- [Text excerpt]:
However, as the head office found during their deliberations, this wasn't as bad as it appeared initially. Only one of the retiring players had updated regularly that season and by waiting to post the topic after the offseason began, this gave Las Vegas a bunch of expiring contract that they could trade for assets to build the team. A few days after the topic the head office announced the cosbornballboy would take over as GM of the team. In one of his first acts as GM, he traded for a quarterback without consulting the team's current quarterback, Wallace Stone, about a position change which caused a falling-out between the two. After a couple days of similar missteps that grew from that initial mistake, Cosborn stepped down as GM and was replaced by Bovo.

Bovo oversaw the selling-off of the assets that hadn't yet been traded and soon hired tbone as his co-GM. The team headed into the 2020 NSFL Draft with a decent amount of mid-round picks to start the rebuild anew. To complete the fresh start they desired for the team they also began exploring relocation options and the following offseason the team, after much consulting with the team, announced it would become the New Orleans Second Line starting in 2021 (S6). Like Ben and Keygan, Bovo and tbone put an emphasis on building through the draft and strove to have the best scouting in the league by targeting DSFL GMs. As a testament to this strategy the franchise has seen its players win 3 consecutive rookies of the year. In last year as Las Vegas Legion, they won one game, against San Jose SaberCats in Week 7 with a score of 37-19.

The single most important event in franchise turnaround was the 2021 NSFL Draft, where General Managers were able to draft three franchise calibre players: Brian Mills with 1st Overall Pick, Jaylon Broxton with 5th Overall Pick (via Outlaws, acquired in the trade for Wyatt Fulton and Andreas Waiters[5]) and their Quarterback ever since Borkus Maximus III. In the first season as Second Line, they achieved the 2-11-1 record, with both wins coming against winless in the 2021 (S6) Colorado Yeti team. With the team still far away from contention the priority was set on developing young players and acquiring further assets using the vast cap space team head.

2022-2025: Bork Borkington Era

Ahead of the 2022 NSFL Draft mentality changed and GM Bovo decided to start trading for established players - starting with Julian O'Sullivan [6]. Due to overall lack of quality picks (they sent away their 1st rounder in O'Sullivan trade) and shallowness of the talent pool of the draft New Orleans didn't gain any memorable players in the 2022 (S7) draft. Team visibly improved to a 4-10, but still was placed last in the very competitive ASFC.

- [Exercise data]:
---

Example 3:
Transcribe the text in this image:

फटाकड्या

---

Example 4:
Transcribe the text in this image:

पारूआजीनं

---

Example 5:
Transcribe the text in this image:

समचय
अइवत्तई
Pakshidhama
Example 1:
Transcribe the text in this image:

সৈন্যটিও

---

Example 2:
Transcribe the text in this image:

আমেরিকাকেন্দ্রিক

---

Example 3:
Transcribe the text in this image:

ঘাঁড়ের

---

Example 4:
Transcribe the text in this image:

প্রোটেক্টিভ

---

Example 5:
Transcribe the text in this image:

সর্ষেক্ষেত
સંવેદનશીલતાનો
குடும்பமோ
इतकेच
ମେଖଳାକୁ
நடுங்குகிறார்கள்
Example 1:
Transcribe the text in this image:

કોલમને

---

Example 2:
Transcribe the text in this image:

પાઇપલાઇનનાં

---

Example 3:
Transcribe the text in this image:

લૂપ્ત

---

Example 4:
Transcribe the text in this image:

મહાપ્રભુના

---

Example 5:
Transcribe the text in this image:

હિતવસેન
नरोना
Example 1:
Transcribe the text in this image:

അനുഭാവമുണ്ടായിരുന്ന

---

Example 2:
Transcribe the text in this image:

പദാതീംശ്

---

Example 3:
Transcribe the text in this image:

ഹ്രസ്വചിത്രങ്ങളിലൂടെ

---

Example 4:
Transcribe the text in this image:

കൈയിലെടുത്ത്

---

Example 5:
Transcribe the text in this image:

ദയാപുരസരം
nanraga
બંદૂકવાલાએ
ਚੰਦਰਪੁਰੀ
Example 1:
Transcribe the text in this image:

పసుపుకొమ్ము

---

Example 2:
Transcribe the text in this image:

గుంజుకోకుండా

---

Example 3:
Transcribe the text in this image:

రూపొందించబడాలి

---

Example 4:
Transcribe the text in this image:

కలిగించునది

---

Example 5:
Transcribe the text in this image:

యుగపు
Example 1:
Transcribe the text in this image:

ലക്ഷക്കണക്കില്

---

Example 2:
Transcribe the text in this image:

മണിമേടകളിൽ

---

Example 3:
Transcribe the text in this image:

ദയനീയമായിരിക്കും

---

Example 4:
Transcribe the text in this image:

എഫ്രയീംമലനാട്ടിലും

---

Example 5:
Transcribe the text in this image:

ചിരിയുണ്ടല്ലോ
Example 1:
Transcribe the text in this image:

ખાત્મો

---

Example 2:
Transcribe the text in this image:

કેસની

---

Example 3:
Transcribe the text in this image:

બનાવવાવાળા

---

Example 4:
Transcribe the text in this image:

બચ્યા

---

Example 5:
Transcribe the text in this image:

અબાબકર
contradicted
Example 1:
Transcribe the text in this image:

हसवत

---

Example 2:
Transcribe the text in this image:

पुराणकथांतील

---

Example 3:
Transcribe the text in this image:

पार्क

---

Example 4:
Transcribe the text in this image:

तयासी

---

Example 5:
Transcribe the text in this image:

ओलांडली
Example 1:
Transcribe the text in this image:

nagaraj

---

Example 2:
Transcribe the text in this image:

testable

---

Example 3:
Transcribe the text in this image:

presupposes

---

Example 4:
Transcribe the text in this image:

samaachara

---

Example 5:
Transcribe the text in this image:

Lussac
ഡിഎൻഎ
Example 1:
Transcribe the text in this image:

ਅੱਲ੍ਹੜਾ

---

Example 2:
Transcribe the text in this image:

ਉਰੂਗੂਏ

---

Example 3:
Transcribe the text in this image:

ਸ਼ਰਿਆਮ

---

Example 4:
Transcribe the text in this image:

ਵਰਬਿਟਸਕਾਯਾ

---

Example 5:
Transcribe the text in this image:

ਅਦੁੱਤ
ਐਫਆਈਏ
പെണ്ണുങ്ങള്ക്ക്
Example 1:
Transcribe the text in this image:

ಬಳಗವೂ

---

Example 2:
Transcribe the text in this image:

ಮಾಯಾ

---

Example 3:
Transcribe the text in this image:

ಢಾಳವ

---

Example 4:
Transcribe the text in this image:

- [Task prompt]: Continue the New Orleans Second Line franchise history above from its final sentence, carrying on into the rest of the 2022-2025 era.

- [Reply to the exercise]:
2023 (S8) marked possibly single biggest positive franchise turnarounds in NSFL history. To make it possible two big deals were made before the season start. First they traded for established star linebacker Vincent Sharpei[7] to create most dangerous defensive trio alongside drafted in 2021 (S6) Brian Mills and acquired a season before Julian O'Sullivan. Just before 2022 NSFL Draft, their young star demanded trade to the Orange County Otters that resulted in a defensive backs swap of Jaylen Broxton and Vladimir Fyodorovich[8]. In the draft with the second overall pick, Second Line Management was able to solidify their secondary picking Safety William Harrison. This year for the first time franchise in franchise history team was able to qualify for the playoffs and played in the ASFC Championship Game winning against Orange County Otters 20-17 on 46 yard field goal by Peg Leg with 0:10 remaining on the clock. Next, they travelled to the Ultimus Bowl VIII game to the Yellownife, where they lost 24-13 to the Wraiths.

With team clearly being ready to contend further moves were made to strengthen both secondary - trade for franchise Cornerback Benson Bayley[9] - and offensive firepower acquiring multiple NSFL Tight End of the Year award winner Paul Di Mirio[10]. These acquisitions combined with the internal growth was enough to secure best record, 12-2, in the league. In the playoffs they defeated Otter County Otters 39-21 and Baltimore Hawks 37-24 en-route to their first Ultimus title in the 2024 (S9).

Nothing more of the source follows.